A moving average is a mathematical attempt to smooth fluctuations in price. It is the mean average of a price field (in this case, the close) over a given period. This is the sum of the prices over the period divided by the number of samples in the study. Each day the average is re-calculated using the same number of observations by adding one new reading and deleting the first reading for the period. Hence, the average is moving. This study is used to compare current values with one or more smoothed values. This is a moving average crossover study, which displays averages based on three intervals of your choice.
To add moving averages to any price series, simply make a chart of the desired commodity contract, stock or index, click the "Indicator" button on the toolbar, and select "Moving Average."

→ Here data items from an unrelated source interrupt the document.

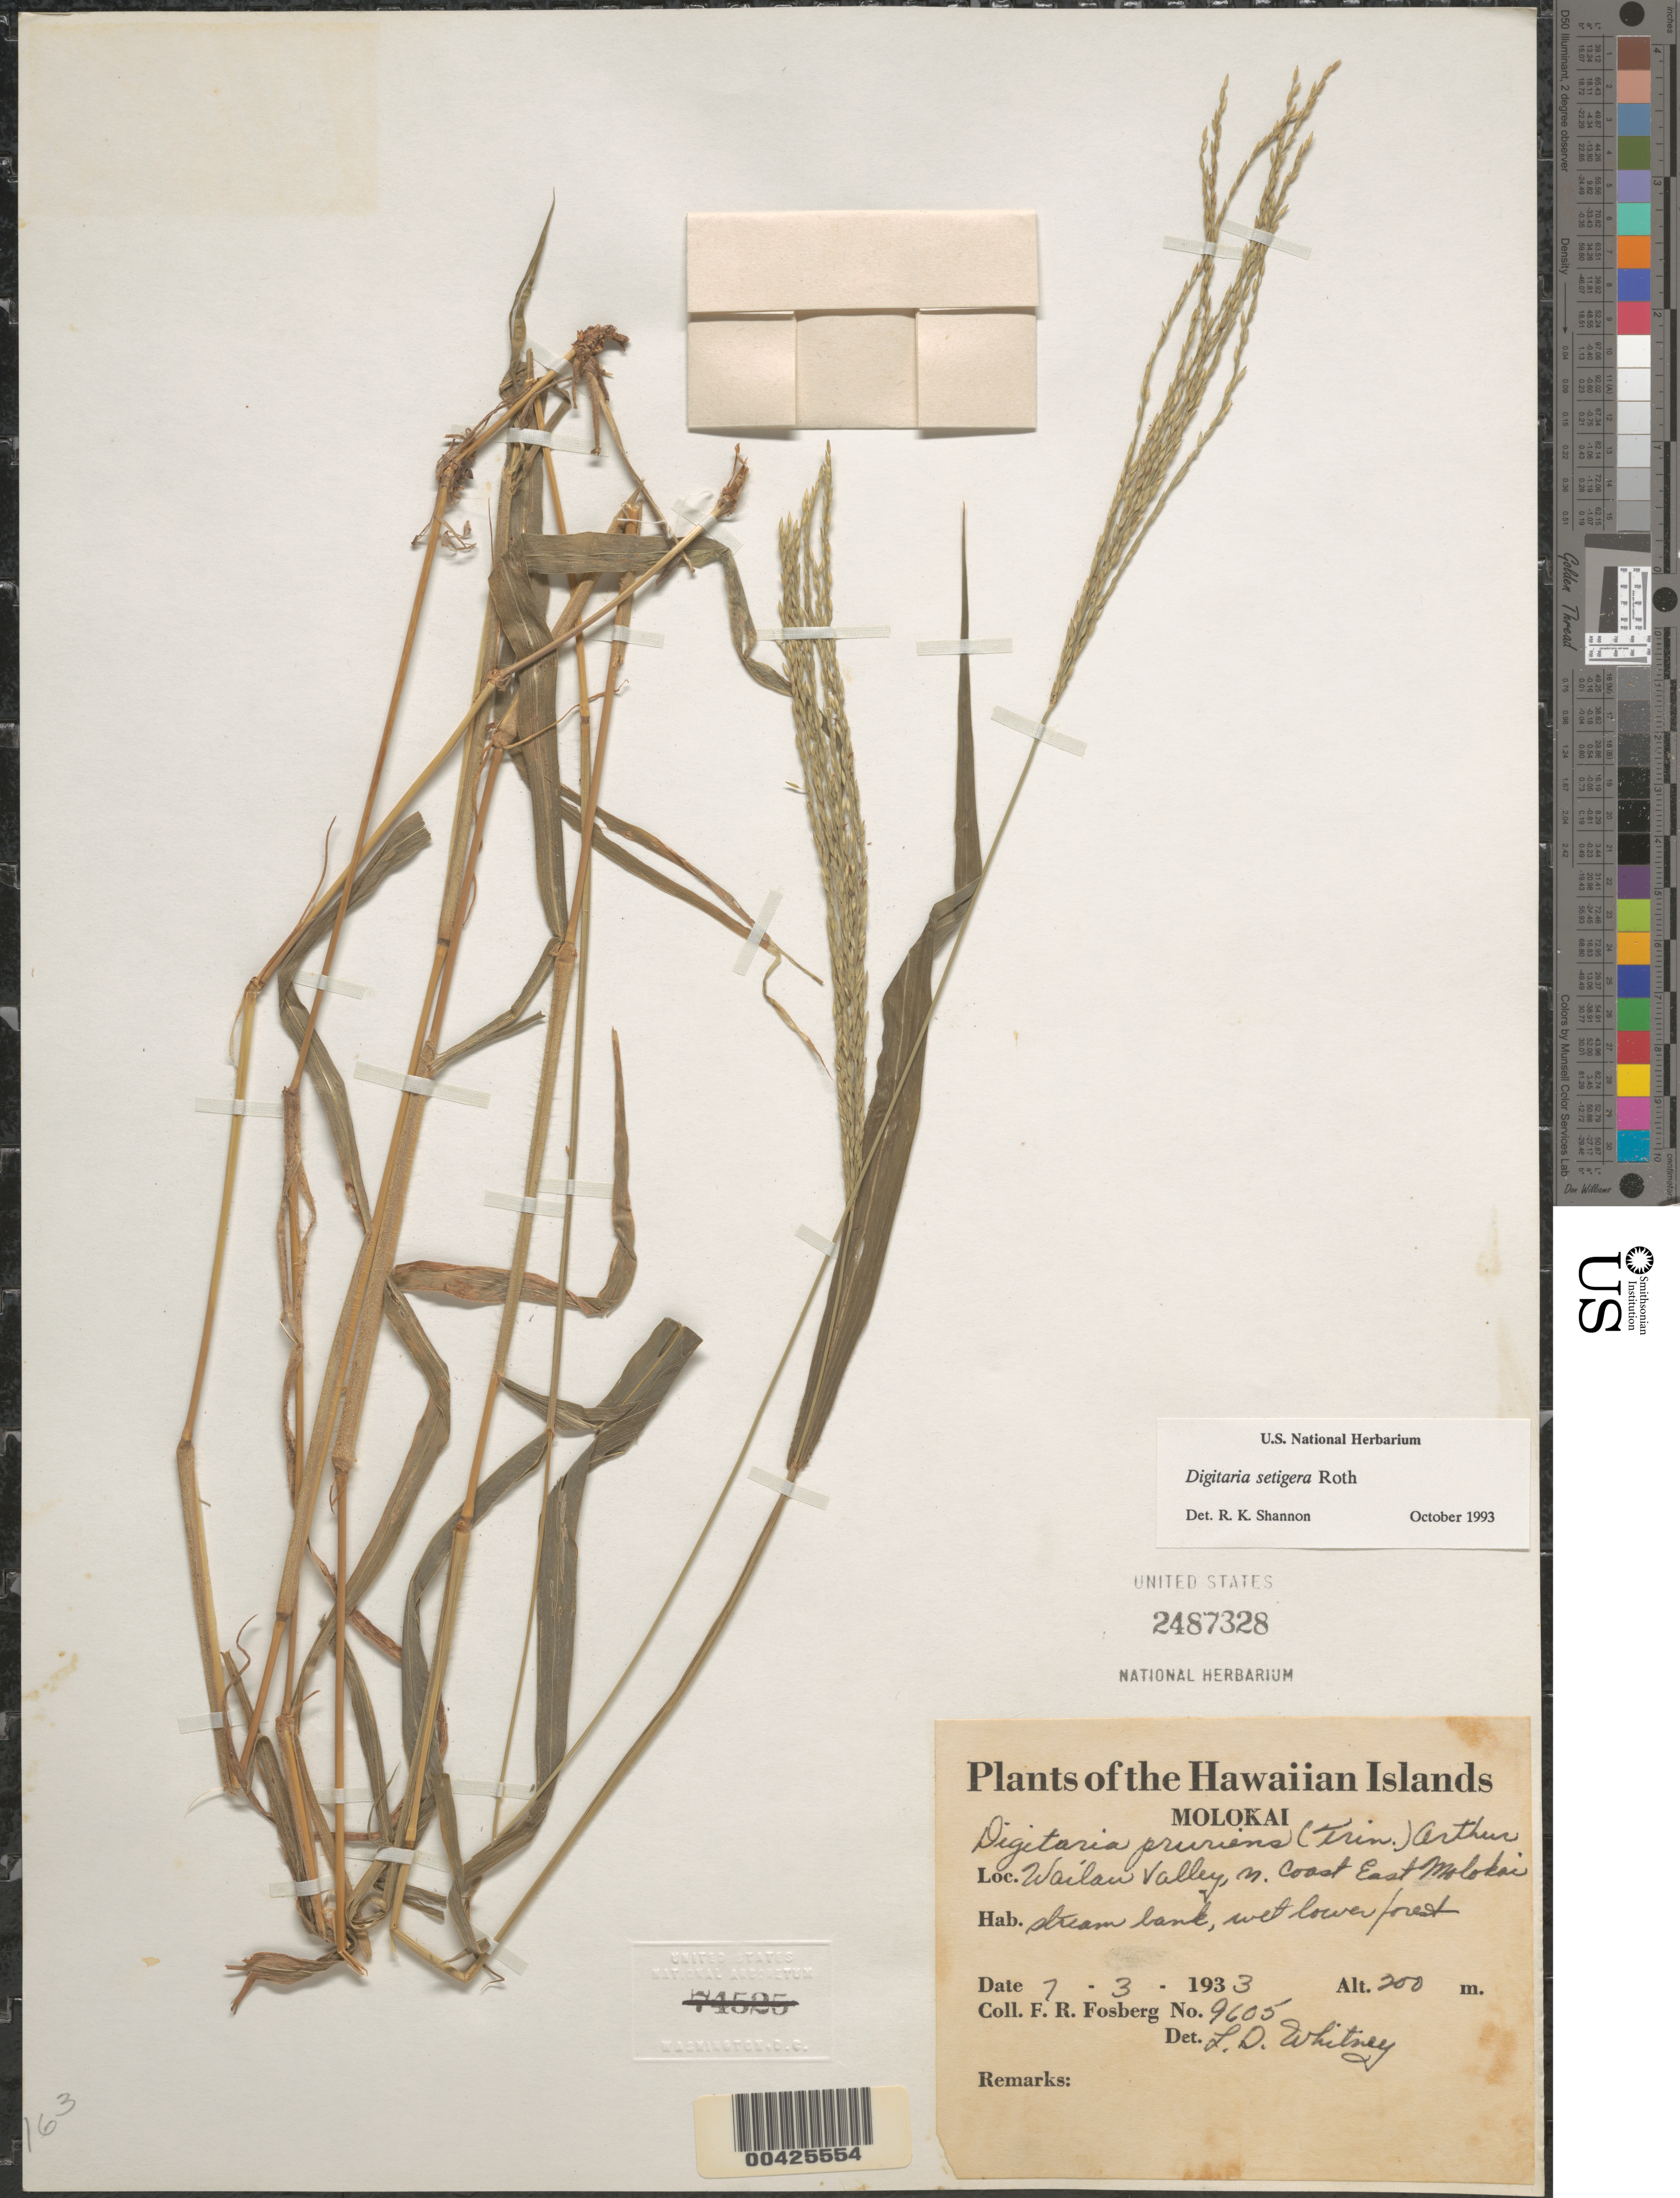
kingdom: Plantae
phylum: Tracheophyta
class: Liliopsida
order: Poales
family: Poaceae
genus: Digitaria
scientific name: Digitaria setigera var. setigera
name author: Roth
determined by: Faccenda, K.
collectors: F. R. Fosberg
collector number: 9605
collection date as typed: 3 Jul 1933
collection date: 1933-07-03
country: United States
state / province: Hawaii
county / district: Maui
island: Moloka'i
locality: Wailau Valley, north coast East Molokai.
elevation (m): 200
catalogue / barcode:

Alternately, pull down the Chart menu, click "Study Toolbar" and select "Moving Average."
1st Period, 2nd Period and 3rd Period:
Prompts for moving average parameters will immediately be added to UA's "Select Study" screen. The user-defined parameters are the three moving average intervals, defined as the 1st Period, 2nd Period and 3rd Period, respectively. If fewer than three averages are desired, you must repeat a period value in the unused text box(es).
The default parameters are for 5-, 10- and 15-day moving averages, as used in the following example:
Interpretation:
A rising moving average is associated with a rising market and a falling moving average is associated with a falling market. Since moving averages lag behind the market, some trend-followers buy when price rises above the moving average and sell when price falls below the moving average.
Other traders use multiple moving averages to generate trading signals from dual or triple-average crossovers. Buy signals occur when the shorter moving average crosses over the longer moving average. Sell signals require the reverse. Moving average crossover dynamics explain hindsight momentum changes in the market studied.